Task:
Output only the stretch of the listing that starts at the line containing "494 128 9547" and ends at the line containing "278 68 21047", reproduced exactly with both ends.

Data provided:
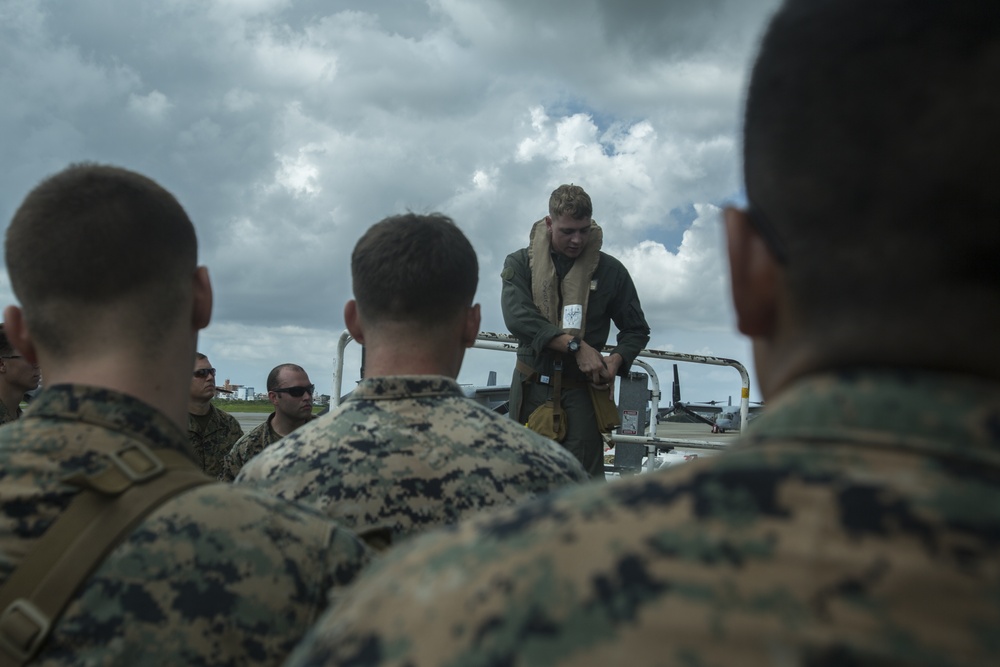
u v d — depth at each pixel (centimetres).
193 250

* * *

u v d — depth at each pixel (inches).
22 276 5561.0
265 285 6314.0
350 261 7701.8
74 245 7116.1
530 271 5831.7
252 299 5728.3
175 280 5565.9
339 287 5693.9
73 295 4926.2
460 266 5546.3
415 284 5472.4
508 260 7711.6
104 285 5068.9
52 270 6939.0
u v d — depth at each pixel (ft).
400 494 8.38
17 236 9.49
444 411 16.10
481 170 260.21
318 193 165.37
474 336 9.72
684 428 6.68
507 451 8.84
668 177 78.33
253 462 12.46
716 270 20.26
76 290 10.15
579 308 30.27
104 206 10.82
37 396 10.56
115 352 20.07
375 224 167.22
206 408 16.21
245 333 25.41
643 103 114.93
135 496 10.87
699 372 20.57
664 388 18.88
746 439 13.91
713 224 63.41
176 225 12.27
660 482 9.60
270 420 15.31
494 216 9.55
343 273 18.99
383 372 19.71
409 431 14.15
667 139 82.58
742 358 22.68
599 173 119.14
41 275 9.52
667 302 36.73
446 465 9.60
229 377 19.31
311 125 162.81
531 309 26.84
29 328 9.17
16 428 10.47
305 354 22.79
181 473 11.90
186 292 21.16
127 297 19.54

---

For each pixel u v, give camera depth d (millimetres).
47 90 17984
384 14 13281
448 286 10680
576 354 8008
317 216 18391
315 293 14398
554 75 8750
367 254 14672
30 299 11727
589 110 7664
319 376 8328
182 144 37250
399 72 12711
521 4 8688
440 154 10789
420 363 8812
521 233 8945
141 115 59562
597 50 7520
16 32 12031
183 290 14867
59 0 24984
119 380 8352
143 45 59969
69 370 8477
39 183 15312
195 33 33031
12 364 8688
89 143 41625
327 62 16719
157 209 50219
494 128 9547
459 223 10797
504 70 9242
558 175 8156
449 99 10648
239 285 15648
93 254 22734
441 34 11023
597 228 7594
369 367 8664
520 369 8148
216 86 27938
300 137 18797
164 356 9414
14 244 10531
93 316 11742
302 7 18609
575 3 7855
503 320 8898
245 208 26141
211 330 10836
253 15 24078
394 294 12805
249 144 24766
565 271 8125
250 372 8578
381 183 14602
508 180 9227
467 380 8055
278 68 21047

Response:
494 128 9547
459 223 10797
504 70 9242
558 175 8156
449 99 10648
239 285 15648
93 254 22734
441 34 11023
597 228 7594
369 367 8664
520 369 8148
216 86 27938
300 137 18797
164 356 9414
14 244 10531
93 316 11742
302 7 18609
575 3 7855
503 320 8898
245 208 26141
211 330 10836
253 15 24078
394 294 12805
249 144 24766
565 271 8125
250 372 8578
381 183 14602
508 180 9227
467 380 8055
278 68 21047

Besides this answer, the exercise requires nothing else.